Também o anonimato foi a máscara perfeita para a invisibilidade, pois permitiu às mulheres escamotear o conflito que devia ser motivo de angústia para muitas: proteger-se e ter vida privada, ou assinar uma obra e expor-se pela publicação de suas ideias. Entre o ideal feminino e a imagem de artista havia, nesses tempos, uma incompatibilidade quase inconciliável. Virgínia Woolf sugere, inclusive, que muitos daqueles “Anônimos” que escreveram tantos poemas, romances e novelas antigamente devem ter sido, na verdade, “Anônimas”, no feminino, o que bem pode ser possível.

Mulier – Como Brasil e Portugal trabalham o resgate da memória de suas escritoras?

Constância – Desde a década de 1970, surgiu, tanto lá como aqui, uma movimentação de pesquisadoras empenhadas em promover o resgate de antigas escritoras. Assim, de forma quase articulada, dezenas de pesquisas brotaram nas mais diferentes instituições de ensino superior trazendo à tona novos/antigos nomes e novas/antigas obras. Se hoje a literatura brasileira e a literatura portuguesa estão mais conhecidas em sua extensão, deve-se com certeza a este empenho a que me referi, fruto direto do movimento feminista.

Mulier – Como o meio acadêmico e a sociedade portuguesa receberam o trabalho de pesquisa realizado por vocês?

Constância – Não ouso dizer que as pesquisas que visam a revisão do cânone literário sejam sempre bem recebidas no meio acadêmico, seja no Brasil ou em Portugal. Há sempre quem as considere desnecessárias ou veja com desconfiança o surgimento de tantos nomes desconhecidos. Muitos chegam a dizer, inclusive, que se estavam no limbo é porque não tinham valor. E isso, sabemos, nem sempre é verdade.
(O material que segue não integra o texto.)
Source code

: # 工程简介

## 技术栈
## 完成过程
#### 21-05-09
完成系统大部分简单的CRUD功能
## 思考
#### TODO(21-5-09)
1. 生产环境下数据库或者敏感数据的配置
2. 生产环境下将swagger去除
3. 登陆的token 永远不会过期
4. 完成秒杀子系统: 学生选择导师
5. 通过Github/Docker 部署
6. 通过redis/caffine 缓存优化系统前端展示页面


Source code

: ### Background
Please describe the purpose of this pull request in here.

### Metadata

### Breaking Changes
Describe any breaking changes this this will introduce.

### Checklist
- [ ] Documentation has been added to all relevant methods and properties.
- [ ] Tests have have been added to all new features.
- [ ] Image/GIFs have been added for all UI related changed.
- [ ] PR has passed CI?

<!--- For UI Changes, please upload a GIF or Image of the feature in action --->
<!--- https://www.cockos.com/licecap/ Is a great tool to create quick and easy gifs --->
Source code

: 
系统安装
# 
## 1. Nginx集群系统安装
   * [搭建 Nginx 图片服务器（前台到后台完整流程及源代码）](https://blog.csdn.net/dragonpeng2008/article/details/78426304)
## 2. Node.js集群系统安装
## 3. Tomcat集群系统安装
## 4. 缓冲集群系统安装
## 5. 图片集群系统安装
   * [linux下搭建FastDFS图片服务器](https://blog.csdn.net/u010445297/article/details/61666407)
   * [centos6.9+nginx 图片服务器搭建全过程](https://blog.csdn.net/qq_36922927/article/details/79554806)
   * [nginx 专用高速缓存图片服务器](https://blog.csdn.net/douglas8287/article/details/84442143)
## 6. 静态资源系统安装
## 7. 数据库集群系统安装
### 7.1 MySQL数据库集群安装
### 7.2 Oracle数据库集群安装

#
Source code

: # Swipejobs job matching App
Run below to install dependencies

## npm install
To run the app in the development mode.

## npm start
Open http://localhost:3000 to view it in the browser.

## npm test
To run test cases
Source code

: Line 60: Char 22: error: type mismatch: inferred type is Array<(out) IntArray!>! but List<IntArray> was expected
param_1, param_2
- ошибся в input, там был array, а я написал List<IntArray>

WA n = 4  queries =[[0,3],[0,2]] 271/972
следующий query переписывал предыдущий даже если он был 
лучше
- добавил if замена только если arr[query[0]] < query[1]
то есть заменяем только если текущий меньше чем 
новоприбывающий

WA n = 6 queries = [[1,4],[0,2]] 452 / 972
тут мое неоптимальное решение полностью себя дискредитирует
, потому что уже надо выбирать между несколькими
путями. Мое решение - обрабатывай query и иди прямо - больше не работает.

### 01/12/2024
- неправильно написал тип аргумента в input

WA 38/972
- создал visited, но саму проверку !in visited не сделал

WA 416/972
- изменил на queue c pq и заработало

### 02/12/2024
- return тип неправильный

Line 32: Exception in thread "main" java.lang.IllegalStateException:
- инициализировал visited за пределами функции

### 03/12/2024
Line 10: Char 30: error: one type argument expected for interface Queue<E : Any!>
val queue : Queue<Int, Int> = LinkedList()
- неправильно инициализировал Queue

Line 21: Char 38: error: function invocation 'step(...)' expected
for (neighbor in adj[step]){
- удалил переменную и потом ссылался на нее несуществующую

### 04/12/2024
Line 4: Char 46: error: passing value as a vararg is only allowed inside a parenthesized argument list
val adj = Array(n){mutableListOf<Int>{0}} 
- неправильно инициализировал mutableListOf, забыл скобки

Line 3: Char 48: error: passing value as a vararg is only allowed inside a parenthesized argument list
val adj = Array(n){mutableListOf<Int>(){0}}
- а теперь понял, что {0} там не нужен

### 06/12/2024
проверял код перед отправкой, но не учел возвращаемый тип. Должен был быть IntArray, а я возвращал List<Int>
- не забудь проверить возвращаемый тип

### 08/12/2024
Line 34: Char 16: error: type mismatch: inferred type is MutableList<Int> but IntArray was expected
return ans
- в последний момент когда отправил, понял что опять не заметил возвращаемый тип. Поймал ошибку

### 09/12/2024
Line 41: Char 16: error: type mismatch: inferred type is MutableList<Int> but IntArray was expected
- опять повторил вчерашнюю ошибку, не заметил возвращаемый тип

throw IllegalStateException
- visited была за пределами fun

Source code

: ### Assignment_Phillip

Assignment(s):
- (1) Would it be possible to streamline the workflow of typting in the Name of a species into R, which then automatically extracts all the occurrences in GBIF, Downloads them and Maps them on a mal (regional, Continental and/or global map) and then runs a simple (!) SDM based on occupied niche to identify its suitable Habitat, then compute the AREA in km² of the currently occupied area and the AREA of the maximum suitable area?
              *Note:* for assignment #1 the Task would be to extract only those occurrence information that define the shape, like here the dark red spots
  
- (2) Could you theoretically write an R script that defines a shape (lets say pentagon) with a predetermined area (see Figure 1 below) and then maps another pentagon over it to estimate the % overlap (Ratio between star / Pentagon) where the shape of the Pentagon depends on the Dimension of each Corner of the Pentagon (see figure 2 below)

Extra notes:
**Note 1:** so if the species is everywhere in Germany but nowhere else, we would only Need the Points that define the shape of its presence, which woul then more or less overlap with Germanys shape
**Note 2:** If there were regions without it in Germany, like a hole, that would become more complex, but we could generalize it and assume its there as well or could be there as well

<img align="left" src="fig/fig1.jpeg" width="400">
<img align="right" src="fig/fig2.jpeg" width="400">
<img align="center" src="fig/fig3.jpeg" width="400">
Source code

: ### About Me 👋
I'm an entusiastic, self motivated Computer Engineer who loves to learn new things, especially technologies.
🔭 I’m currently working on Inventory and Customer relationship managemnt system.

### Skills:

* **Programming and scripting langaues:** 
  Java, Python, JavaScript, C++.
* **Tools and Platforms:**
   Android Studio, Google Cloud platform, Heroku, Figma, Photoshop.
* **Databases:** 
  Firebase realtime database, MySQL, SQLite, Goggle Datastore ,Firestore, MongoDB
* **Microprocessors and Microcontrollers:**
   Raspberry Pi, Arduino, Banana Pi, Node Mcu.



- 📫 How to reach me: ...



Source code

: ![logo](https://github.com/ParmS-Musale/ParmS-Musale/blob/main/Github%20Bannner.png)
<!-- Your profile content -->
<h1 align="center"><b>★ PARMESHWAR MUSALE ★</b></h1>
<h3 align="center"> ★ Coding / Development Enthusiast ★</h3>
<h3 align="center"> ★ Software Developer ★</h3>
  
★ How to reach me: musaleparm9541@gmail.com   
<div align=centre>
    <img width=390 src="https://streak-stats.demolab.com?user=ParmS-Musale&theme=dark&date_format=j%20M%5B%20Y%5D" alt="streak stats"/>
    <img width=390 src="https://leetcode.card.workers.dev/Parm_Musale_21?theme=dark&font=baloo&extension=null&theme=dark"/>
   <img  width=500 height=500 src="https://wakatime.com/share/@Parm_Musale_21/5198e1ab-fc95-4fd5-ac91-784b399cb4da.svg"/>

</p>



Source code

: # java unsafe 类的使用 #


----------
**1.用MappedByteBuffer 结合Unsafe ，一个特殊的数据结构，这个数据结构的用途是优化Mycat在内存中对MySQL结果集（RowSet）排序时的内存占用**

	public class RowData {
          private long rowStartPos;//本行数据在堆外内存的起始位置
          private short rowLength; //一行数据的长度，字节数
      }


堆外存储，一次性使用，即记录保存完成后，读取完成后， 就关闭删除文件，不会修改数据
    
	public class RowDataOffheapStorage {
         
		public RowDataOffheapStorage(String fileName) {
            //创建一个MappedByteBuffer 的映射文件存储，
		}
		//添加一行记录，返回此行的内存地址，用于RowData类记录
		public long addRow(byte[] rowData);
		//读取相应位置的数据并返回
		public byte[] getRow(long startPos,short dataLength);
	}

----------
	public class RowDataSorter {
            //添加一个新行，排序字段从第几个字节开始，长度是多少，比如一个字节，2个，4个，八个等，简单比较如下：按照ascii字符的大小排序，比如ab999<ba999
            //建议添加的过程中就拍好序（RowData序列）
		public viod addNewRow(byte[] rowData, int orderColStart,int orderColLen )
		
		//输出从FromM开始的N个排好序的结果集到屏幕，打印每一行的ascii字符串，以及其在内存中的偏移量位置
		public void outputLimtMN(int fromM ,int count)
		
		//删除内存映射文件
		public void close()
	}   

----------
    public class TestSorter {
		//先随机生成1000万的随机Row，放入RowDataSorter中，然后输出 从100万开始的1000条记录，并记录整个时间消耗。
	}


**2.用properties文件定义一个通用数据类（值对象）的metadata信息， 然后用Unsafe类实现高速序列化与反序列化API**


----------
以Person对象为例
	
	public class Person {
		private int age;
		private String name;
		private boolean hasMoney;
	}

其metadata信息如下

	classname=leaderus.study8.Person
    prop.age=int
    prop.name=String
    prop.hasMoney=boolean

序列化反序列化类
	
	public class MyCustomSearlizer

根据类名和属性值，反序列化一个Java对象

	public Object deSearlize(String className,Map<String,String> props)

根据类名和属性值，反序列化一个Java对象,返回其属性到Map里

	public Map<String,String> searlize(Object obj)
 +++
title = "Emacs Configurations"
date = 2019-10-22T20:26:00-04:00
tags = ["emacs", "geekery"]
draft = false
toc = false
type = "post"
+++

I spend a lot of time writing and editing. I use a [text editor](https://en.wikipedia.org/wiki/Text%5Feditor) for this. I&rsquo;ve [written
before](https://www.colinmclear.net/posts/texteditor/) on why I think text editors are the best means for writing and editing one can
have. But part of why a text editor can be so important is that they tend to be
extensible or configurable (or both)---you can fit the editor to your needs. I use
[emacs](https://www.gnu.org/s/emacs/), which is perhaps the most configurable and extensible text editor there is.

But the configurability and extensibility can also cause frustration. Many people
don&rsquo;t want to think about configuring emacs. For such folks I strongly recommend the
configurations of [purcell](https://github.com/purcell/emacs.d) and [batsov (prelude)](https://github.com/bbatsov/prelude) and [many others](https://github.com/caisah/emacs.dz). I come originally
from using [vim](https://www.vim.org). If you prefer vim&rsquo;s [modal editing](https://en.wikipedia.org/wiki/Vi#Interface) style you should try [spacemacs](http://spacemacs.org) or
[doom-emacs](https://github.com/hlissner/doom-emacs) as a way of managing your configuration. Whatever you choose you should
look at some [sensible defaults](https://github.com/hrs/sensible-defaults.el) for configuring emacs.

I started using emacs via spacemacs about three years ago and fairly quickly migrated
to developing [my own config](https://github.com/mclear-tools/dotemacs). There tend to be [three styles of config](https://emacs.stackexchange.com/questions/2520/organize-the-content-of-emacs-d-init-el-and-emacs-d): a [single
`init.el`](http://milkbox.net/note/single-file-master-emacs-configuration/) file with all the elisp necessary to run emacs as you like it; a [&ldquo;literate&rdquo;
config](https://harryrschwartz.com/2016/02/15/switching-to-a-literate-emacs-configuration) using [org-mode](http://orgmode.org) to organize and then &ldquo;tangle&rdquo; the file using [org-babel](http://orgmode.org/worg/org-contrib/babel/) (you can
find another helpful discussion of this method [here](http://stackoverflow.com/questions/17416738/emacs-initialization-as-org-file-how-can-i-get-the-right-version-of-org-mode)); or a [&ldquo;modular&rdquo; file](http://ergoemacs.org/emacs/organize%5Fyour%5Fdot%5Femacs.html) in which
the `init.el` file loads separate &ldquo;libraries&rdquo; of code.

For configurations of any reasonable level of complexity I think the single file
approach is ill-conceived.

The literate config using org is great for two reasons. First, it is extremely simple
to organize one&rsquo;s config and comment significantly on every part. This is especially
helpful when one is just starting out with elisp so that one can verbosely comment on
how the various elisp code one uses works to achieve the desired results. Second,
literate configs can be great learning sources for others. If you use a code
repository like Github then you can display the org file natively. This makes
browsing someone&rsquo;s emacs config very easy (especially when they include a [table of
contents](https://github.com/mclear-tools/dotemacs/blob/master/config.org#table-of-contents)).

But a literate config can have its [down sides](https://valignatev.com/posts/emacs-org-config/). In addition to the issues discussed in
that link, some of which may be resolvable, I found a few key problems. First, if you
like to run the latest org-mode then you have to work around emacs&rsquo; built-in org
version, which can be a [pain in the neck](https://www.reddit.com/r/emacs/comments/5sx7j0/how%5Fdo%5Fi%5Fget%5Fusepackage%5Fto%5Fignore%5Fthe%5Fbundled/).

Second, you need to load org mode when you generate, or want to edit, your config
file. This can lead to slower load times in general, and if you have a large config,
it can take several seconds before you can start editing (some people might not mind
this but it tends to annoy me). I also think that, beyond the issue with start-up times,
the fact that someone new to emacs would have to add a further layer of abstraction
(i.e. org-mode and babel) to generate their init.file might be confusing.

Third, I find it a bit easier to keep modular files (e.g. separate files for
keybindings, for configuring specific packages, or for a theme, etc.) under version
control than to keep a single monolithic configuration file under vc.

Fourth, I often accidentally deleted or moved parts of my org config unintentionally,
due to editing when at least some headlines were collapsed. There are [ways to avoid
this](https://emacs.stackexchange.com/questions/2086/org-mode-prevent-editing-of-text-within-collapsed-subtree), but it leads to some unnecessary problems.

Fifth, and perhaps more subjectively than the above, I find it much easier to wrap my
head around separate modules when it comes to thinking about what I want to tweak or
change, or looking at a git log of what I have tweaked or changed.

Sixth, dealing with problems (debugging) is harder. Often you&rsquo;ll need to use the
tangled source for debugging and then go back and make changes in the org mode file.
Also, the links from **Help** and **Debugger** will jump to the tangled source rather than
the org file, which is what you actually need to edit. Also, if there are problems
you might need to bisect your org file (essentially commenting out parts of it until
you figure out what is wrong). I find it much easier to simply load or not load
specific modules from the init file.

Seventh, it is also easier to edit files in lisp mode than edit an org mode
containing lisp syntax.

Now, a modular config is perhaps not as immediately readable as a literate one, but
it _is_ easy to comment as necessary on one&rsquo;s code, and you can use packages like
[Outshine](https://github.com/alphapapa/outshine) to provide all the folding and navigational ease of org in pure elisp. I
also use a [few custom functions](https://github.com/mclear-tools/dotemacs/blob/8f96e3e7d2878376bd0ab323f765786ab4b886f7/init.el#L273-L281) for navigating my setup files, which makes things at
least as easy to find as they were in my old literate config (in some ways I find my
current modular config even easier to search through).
Basta conhecer a história das mulheres para sabermos das dificuldades que as escritoras (e as artistas em geral) enfrentaram nos séculos passados e até nas primeiras décadas deste, para se imporem numa sociedade que se recusava a aceitar a concorrência feminina, em qualquer de seus domínios. As relações entre os sexos eram, antes de tudo e sem sombra de dúvida, relações de poder, e marcaram de forma inequívoca a história social e cultural de um povo. Não se admitia à mulher qualquer iniciativa que lhe permitisse escapar do estreito círculo a que estava confinada. Os espartilhos do preconceito teimavam em mantê-la bem segura e dentro dos limites do espaço doméstico. Na virada do século XIX para o XX, as mulheres casadas sequer podiam dispor do próprio dinheiro, opinar na criação dos filhos ou muito menos mover uma ação contra o marido. O direito ao voto, lembro, só foi alcançado a nível nacional em 1932, após muita resistência dos que achavam que não era atribuição feminina preocupar-se com os destinos da nação.

E se conhecemos as condições de vida da grande maioria das mulheres nos séculos passados, os obstáculos que enfrentaram – das teses médicas “provando” sua incapacidade intelectual, ao reforço dos filósofos e governantes incentivando o recolhimento – não podemos nos admirar do reduzido número de escritoras hoje conhecido. A interiorização de normas morais e da culpabilidade com certeza deve ter impedido a muitas se dedicarem à literatura. Hoje sabemos que as medidas protecionistas em torno da mulher visavam mantê-las, a qualquer custo, fora do mundo do trabalho, cuidando unicamente dos filhos e do lar.

Para concluir, queria ainda dizer que, se pretendemos interferir no estabelecido é preciso ir um pouco mais além do que cada uma continuar trabalhando isoladamente, estudando autoras e repetindo que o cânone é reflexo do patriarcalismo. É preciso, tendo em vista que a universidade hoje é a responsável pela reinterpretação e revisão da história literária, até porque concentra em seus quadros pesquisadoras(res) interessadas(os) em reescrevê-la, que comecemos por nos unir em torno de grandes projetos de pesquisa; participemos conscientemente da revisão dos currículos dos Cursos de Letras; estudemos em classe as autoras recém descobertas; enfim, incentivemos este tipo de pesquisa entre os alunas(os). Só assim estaremos contribuindo realmente para a transformação que tanto desejamos.